Now for a few more descriptive information on securing your deduction. Non-compliance with IRS regulations as outlined in Publication 587 (offered by could easily get you into trouble. Should you be audited and are going for a office at home deduction, the auditor may choose to see the office at home. He will gauge the space to check out apparent personal usage of the area. Providing video of the area, including a video of someone taking the measurements, could decrease the risk of a office at home visit; it’s worked before in audit, however, not always.

Use IRS form 8829 to take the house office deduction. You will have to indicate the full total square footage of your house followed by the full total square footage of the house office in the area provided. Make sure to include storage areas and work stations and also the office administrative area. If the full total square footage of your house is 1,000 and the square footage of the house office is 100, you can deduct ten percent of the next allowable costs:

  1. Mortgage interest or rent
  2. Property taxes
  3. Homeowner’ s or renter’s insurance
  4. Utilities–gas and electric, water, garbage disposal, propane
  5. Cleaning expenses such as for example housekeeper, carpet cleaner, etc.
  6. Repairs
  7. Telephone, if not really a dedicated business line. If the only phone line may be the home phone, the IRS allows the house office percentage against the full total phone bill.
  8. Depreciation of the house office and all major capital improvements that affect the house office

Capital improvements and repairs could be 100 percent deductible using cases. For instance, you use a wall of shelving in the house office exclusively for your house office use. As the shelving is specific to the house office and not the rest of the house, that is a completely deductible expense. This specific expense will be listed on your own Schedule C and deducted completely, instead of listed on form 8829 where in fact the 10 percent allocation can be used. But in the event that you repair a roof leak or replace the roof completely, that benefits the complete house, and the ten percent allocation applies.

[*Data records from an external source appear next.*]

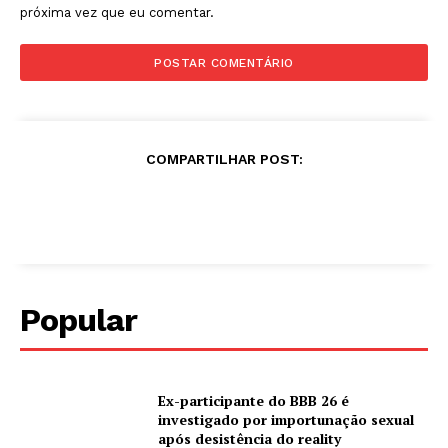
próxima vez que eu comentar.
COMPARTILHAR POST:
Popular
Ex-participante do BBB 26 é
investigado por importunação sexual
após desistência do reality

Do not forget to expense or depreciate the contents of your house office, either. In the event that you dragged for the reason that old desk you found in college or a bookcase from the living room and a filing cabinet you’ve had for a long time, you can deduct the low of the price or the fair market value of the items. You probably don’t possess receipts to fall back on, so take pictures for storage in your tax file in case of an audit. If we’re talking high-end furnishings, get an appraisal. Then take the list to your tax pro to make sure these furnishings make it on your depreciation schedule. A section 179 expense deduction may make an application for what were previously personal-use items; these things will be depreciated over a seven-year period.

Your personal computer and other equipment, such as for example copiers, faxes, scanners and printers found in the home office aren’t at the mercy of the percentage allocation. If they’re used completely for business, they are completely deductible.

Now that you understand how it works, start your shoes, put your feet through to the desk and revel in your house office, where each day is casual Friday.